• [WORK TASK]:
Copy the passage from the retirement plan excerpt word for word, starting with "Except as provided" and going on through "supplemental retirement benefits.".

No benefit shall be provided by this Plan to the extent that liability for such benefit has been transferred to another non-qualified defined benefit plan maintained by the Company or an affiliate.

 

If a benefit payable to or on behalf of a Member under the Plan is required to be offset by benefits provided under an Affiliated Plan, the amount of such offset shall be determined as of the date the sponsor of the Affiliated Plan ceases to be an affiliate (as defined in Section 2(b) but without regard to the provisions of Section 415(h) of the Code).

 

Funding

 

Except as provided in Section 6, benefits under this Plan shall be payable only from the general assets of the Company, which assets may be held in a trust or other arrangement established by the Company for such purpose; provided that, no funds shall be set aside or reserved in a trust or other such arrangement: (a) in connection with a change in the financial health of the Company or an affiliate; or (b) during any restricted period with respect to a qualified defined benefit plan maintained by the Company or an affiliate. The Committee or its delegate shall maintain records for the calculation of supplemental retirement benefits.

• [DATASET EXTRACT]:
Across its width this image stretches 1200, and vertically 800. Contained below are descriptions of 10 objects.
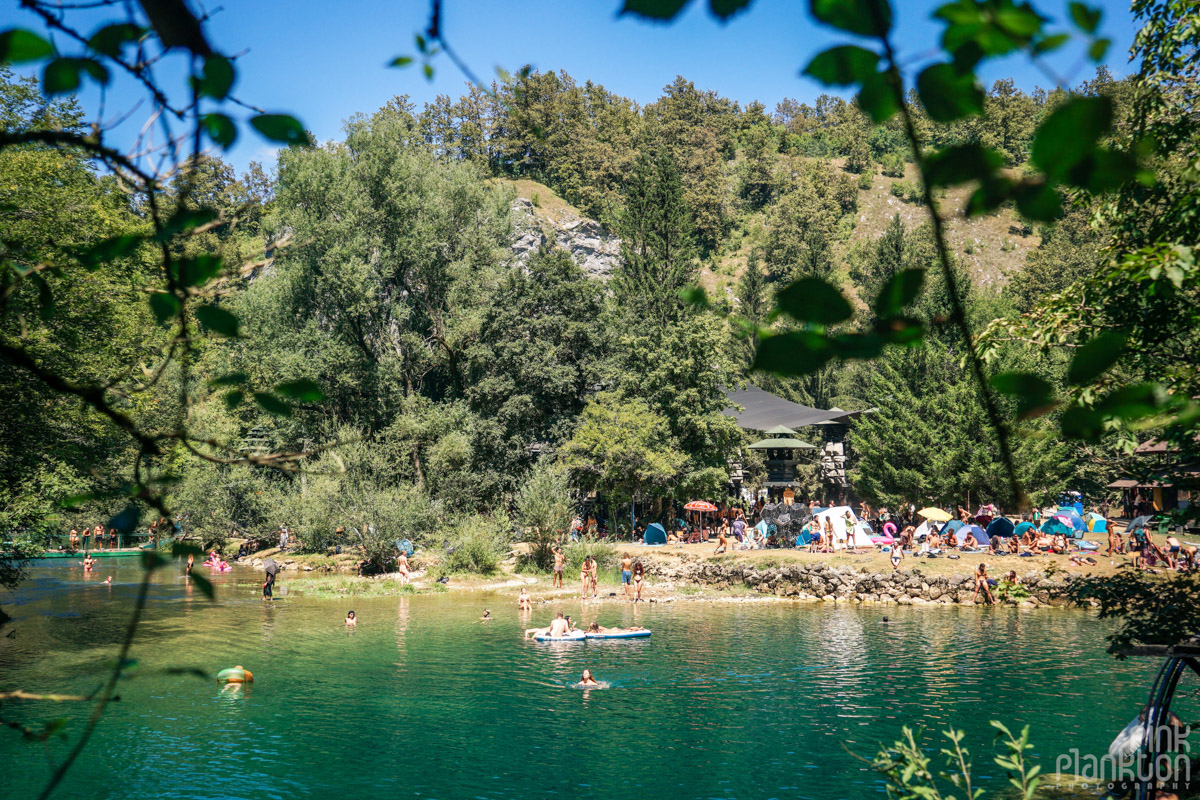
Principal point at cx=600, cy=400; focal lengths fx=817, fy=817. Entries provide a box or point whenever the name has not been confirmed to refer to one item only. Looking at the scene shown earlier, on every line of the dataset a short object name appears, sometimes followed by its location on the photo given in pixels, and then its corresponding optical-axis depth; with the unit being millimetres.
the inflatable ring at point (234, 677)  16562
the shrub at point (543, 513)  31531
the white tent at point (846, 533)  31594
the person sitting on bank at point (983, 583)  25484
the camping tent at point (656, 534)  33938
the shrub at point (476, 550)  31766
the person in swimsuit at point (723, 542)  31266
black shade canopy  42656
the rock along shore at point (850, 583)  25656
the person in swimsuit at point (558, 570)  28828
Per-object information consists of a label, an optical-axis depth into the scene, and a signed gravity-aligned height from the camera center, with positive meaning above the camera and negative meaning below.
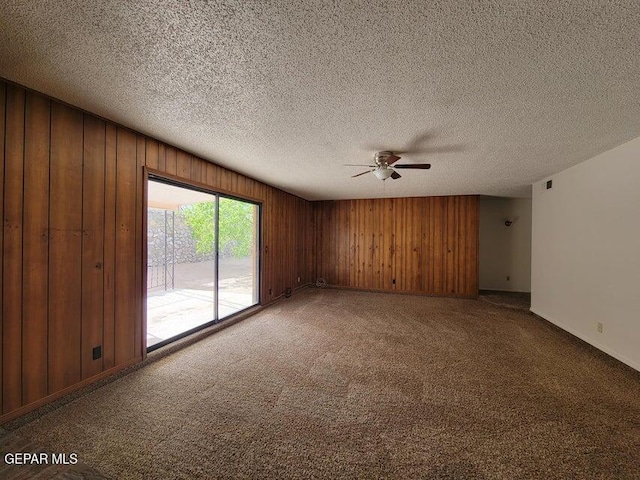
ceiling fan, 2.70 +0.86
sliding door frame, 2.47 +0.12
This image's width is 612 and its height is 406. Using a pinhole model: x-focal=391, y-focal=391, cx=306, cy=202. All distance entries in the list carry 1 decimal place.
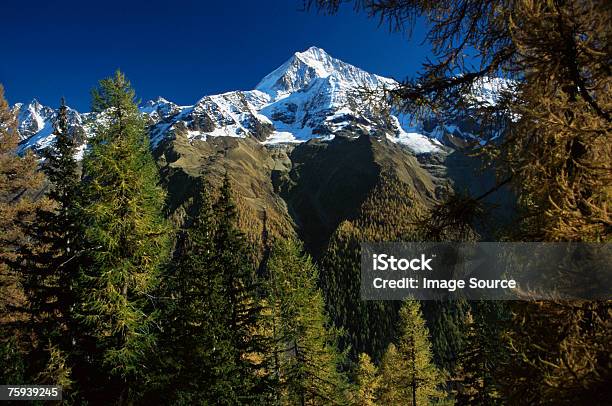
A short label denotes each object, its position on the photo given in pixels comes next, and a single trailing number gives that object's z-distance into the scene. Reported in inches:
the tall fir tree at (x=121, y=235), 419.8
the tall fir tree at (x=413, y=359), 972.6
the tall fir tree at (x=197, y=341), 473.1
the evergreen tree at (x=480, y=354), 704.4
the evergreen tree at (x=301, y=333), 758.2
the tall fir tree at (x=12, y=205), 700.7
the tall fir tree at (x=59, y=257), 540.1
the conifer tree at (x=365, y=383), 1133.1
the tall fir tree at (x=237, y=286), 604.1
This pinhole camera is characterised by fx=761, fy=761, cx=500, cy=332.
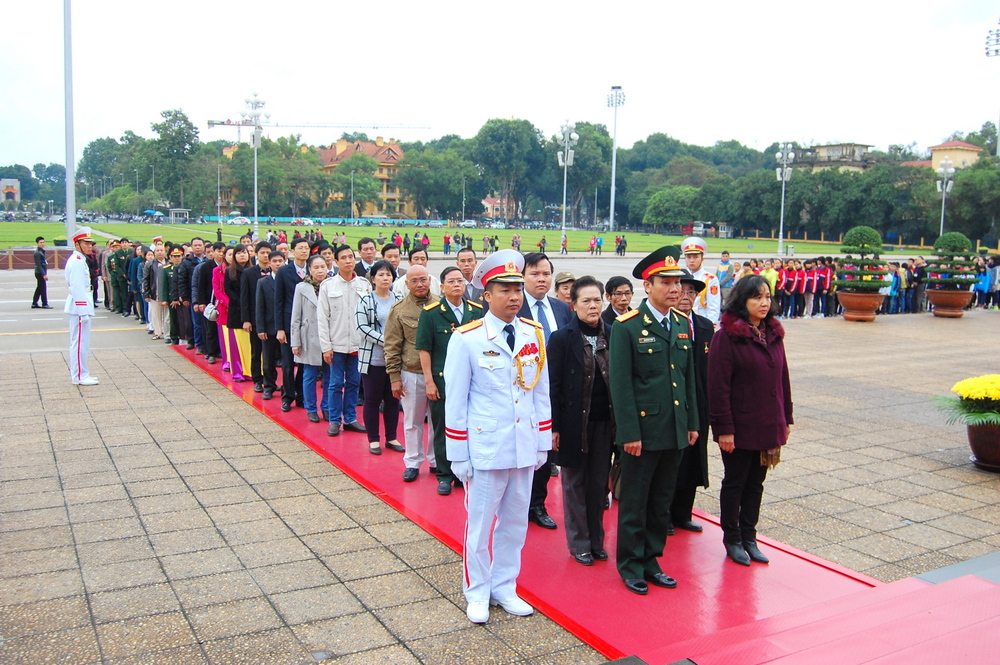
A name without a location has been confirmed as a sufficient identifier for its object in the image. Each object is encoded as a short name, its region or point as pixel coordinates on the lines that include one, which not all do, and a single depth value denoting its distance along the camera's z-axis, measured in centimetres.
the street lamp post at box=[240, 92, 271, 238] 3612
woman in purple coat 457
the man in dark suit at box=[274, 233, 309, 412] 841
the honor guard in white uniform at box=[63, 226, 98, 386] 951
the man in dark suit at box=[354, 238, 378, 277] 828
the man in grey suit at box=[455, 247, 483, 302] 720
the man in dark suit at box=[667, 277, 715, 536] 497
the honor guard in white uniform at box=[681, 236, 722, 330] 777
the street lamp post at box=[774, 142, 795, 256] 4706
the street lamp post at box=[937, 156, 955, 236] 4497
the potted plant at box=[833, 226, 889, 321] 1883
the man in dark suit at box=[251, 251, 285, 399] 863
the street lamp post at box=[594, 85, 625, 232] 6375
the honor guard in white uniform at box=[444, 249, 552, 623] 394
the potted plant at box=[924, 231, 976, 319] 2023
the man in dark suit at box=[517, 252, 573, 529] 526
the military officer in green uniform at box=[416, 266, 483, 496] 573
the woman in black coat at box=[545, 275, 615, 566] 460
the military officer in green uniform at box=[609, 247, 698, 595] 423
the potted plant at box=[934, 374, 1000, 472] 676
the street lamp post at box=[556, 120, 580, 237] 4522
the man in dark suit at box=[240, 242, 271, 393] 913
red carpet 384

• [ANSWER SPACE]:
Except as provided in Section 6, benefits under this Plan shall be payable only from the general assets of the Company, which assets may be held in a trust or other arrangement established by the Company for such purpose; provided that, no funds shall be set aside or reserved in a trust or other such arrangement: (a) in connection with a change in the financial health of the Company or an affiliate; or (b) during any restricted period with respect to a qualified defined benefit plan maintained by the Company or an affiliate. The Committee or its delegate shall maintain records for the calculation of supplemental retirement benefits.